Ноа не ответил. Он скучал по математике и японской каллиграфии. Ему не хватало тишины и сосредоточенности той работы — тогда никто не беспокоил его, пока он делал домашнее задание. На ферме никогда не находилось времени на чтение, и у него не было собственных книг.

— Мне сказали, что ты очень хороший ученик.

— В прошлом году школы было не много.

Занятия часто отменяли. В отличие от других мальчиков, Ноа не любил тренировки штыковых атак и бессмысленные упражнения на случай воздушного налета. Хотя он скучал по дяде Ёсопу, на ферме ему казалось лучше, чем в городе, потому что здесь он чувствовал себя в безопасности. Здесь не было слышно самолетов, и питались они обильно и вкусно. Они ели яйца каждый день и пили свежее молоко. Он крепко спал и просыпался, чувствуя себя хорошо.

— Когда война закончится, ты вернешься в школу? — спросил Хансо.

Ноа кивнул.

Сонджа задумалась, как они будут справляться. После войны она планировала вернуться в Йондо, но ее мать сказала, что там ничего не осталось. Правительство повысило налоги на пансионы, и владелец продал здание японской семье. Девочки-служанки уехали на фабрику в Маньчжурии, и с тех пор от них не было новостей. Когда Хансо нашел Чанджин, она служила экономкой у японского торговца в Пусане и спала в складском помещении.

Хансо вытащил из кармана пиджака два комикса.

— Вот.

Ноа принял книги вежливо, обеими руками, как учила его мать. Текст был на корейском.

— Спасибо, господин.

— Ты читаешь по-корейски?

— Нет, господин.

— Ты можешь научиться, — сказал Хансо.

— Тетя Кёнхи может нам прочитать, — сказал Мосасу. — Дяди Ёсопа здесь нет, но когда мы увидим его в следующий раз, мы можем его удивить.

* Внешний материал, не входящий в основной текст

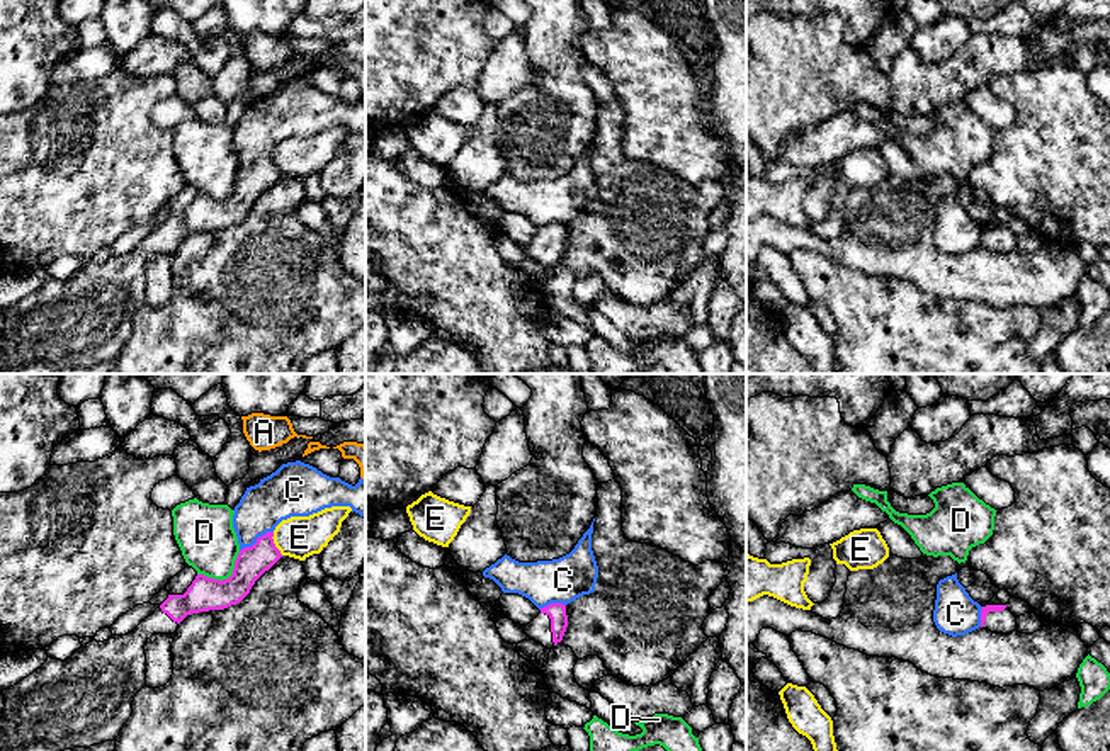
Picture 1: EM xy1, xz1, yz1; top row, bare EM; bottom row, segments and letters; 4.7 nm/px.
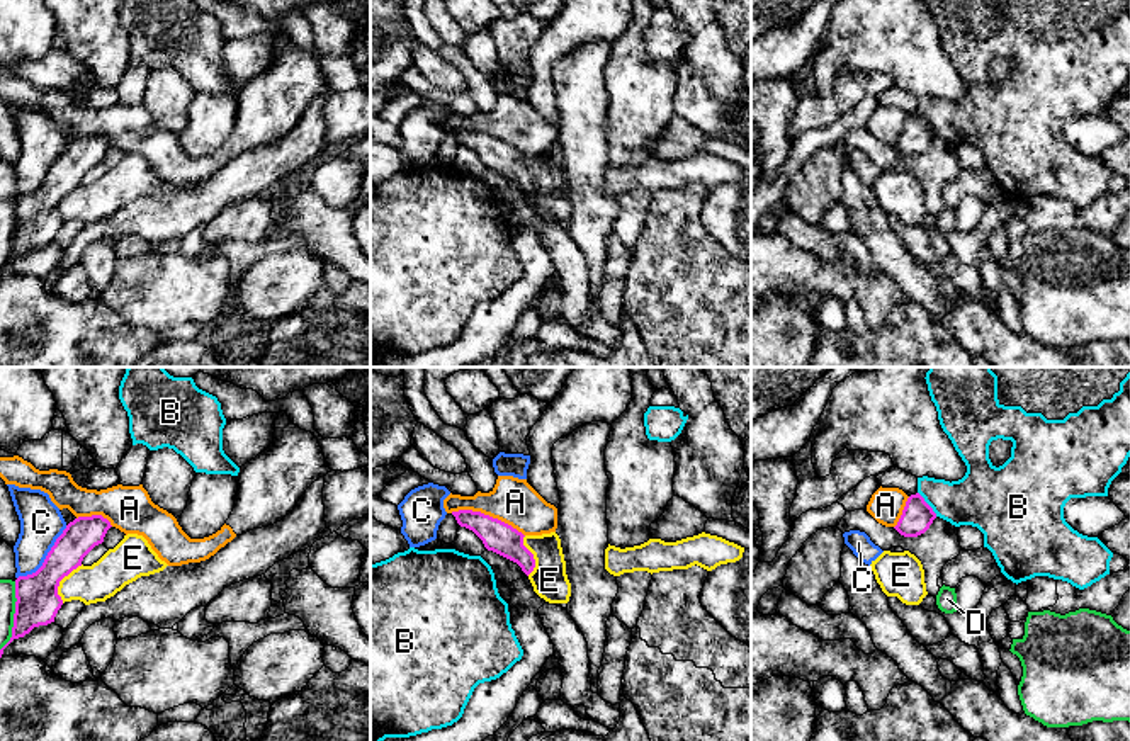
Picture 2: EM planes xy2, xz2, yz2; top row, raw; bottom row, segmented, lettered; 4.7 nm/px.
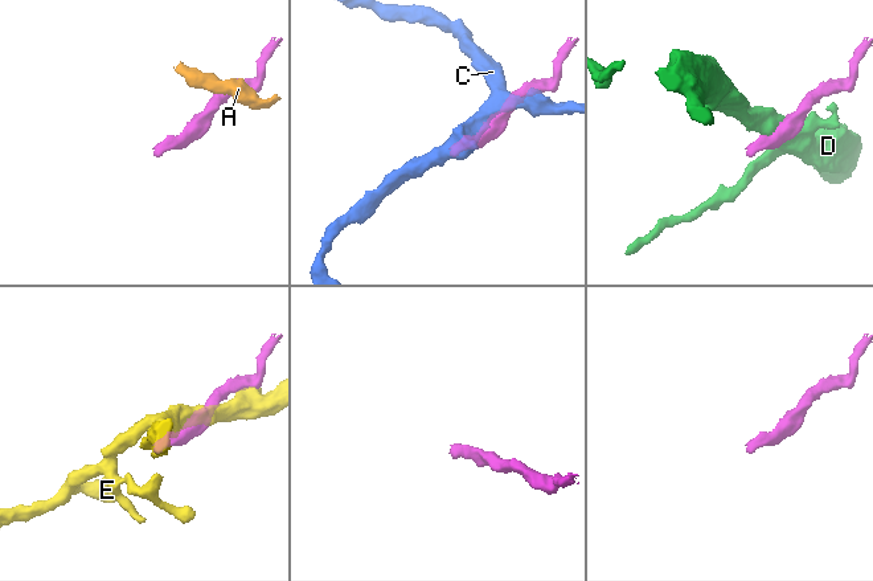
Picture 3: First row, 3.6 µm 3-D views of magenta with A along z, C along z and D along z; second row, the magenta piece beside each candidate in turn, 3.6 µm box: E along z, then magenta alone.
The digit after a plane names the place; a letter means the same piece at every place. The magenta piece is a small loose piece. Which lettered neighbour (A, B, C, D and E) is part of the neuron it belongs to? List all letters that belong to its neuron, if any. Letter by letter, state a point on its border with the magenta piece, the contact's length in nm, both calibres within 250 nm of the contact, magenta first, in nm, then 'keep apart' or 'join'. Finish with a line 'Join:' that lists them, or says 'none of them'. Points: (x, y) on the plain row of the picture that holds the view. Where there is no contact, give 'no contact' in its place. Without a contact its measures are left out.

— Вы, мальчики, должны научиться читать по-корейски. Однажды вы сможете вернуться на родину, — сказал Хансо.

— Да, господин, — сказал Ноа.

Он представлял себе Корею мирным местом, где все будет хорошо. Его отец сказал, что Пхеньян, где он вырос, был красивым городом, а Йондо, родной город его матери, — безмятежным островом с обильной рыбой в сине-зеленых водах.

— Откуда вы, сэр? — спросил Ноа.

— Из Чеджу. Это недалеко от Пусана, откуда родом твоя мать. Это вулканический остров. Там есть апельсины. Люди из Чеджу являются потомками богов. — Он подмигнул. — Однажды я отвезу тебя туда.

— Я не хочу жить в Корее, — воскликнул Мосасу. — Я хочу остаться здесь, на ферме.

Сонджа погладила Мосасу по спине.

— Мама, мы должны жить на ферме всегда. Дядя Ёсоп ведь тоже скоро приедет, верно? — спросил Мосасу.